Images of plotted data

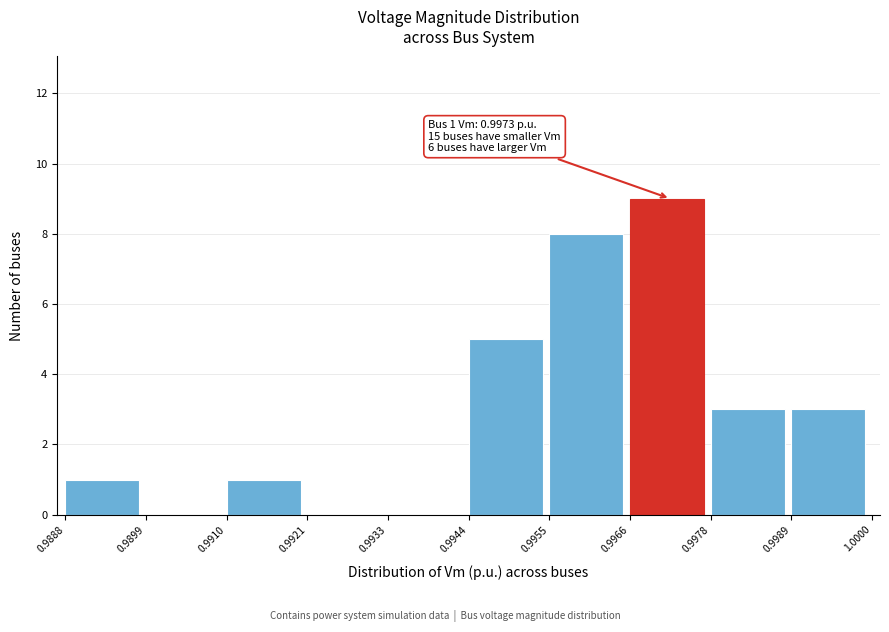

Which range on the x-axis has the tallest bar?

0.9966 to 0.9978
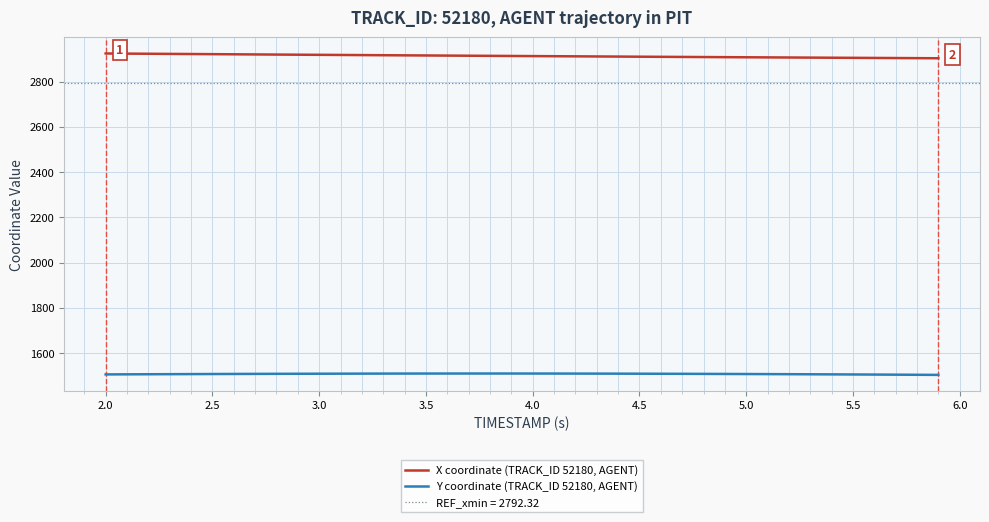

True or false: X coordinate (TRACK_ID 52180, AGENT) and Y coordinate (TRACK_ID 52180, AGENT) intersect in this chart.

False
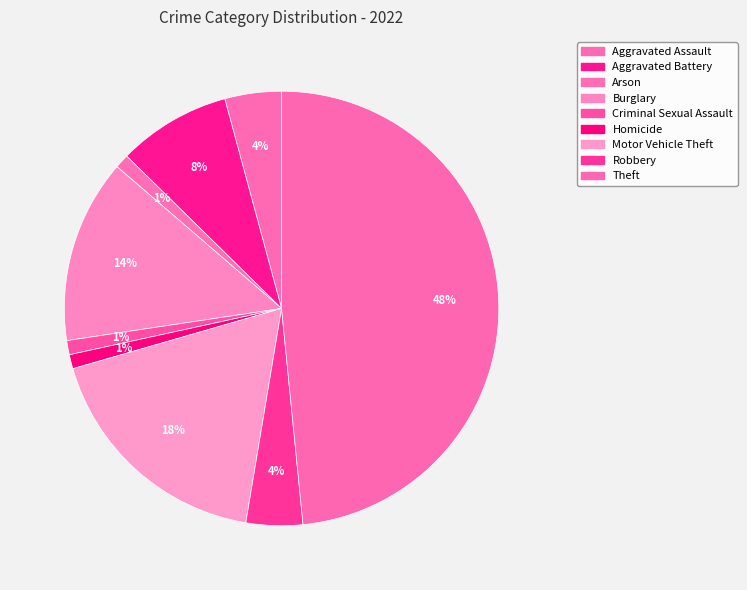

Is it true that Motor Vehicle Theft is 24% of the pie?

False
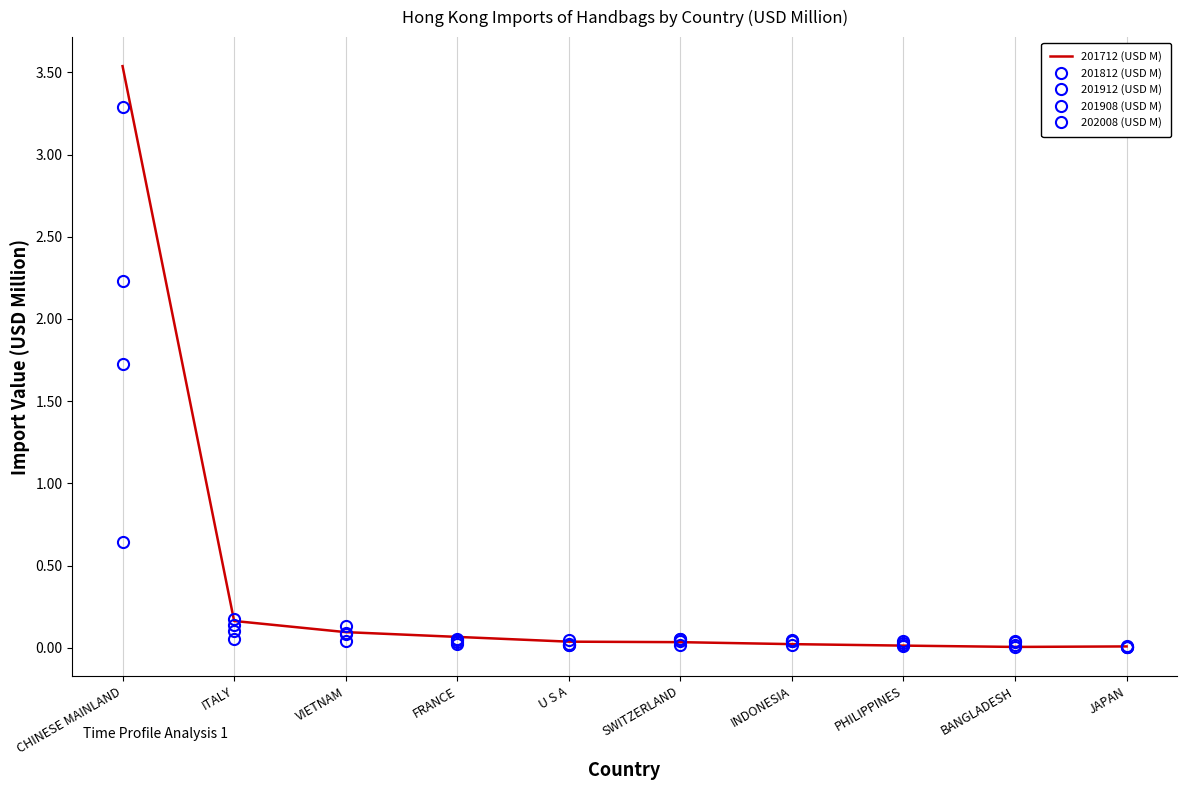

Where do 201908 (USD M) and 201712 (USD M) first cross each other?

U S A and SWITZERLAND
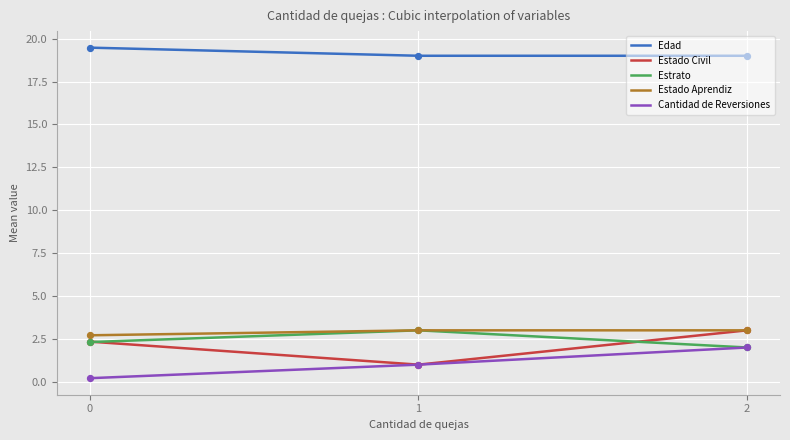

What is the highest value of the Estado Aprendiz series?

3.0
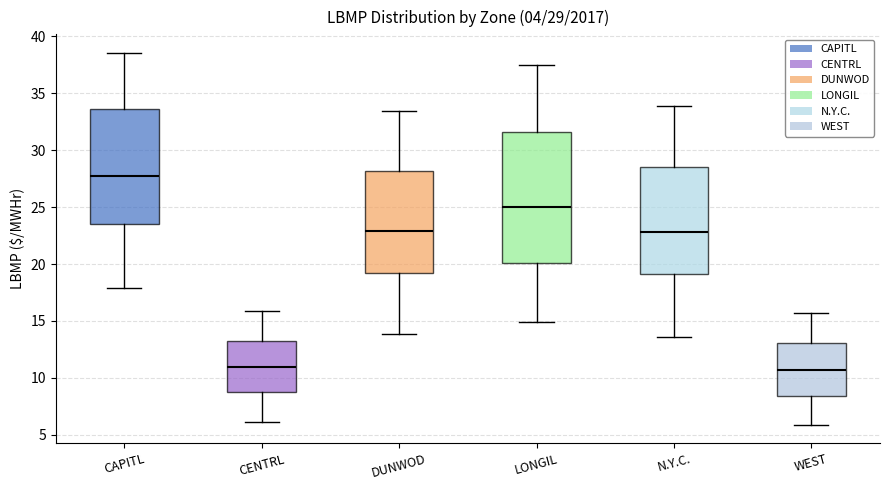

Comparing the boxes themselves (not the whiskers), which one is the tallest?

LONGIL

- What you should do -
Gather every line of the items above that contains the word "tallest". Case counts.

- Expected answer -
Which range on the x-axis has the tallest bar?
Comparing the boxes themselves (not the whiskers), which one is the tallest?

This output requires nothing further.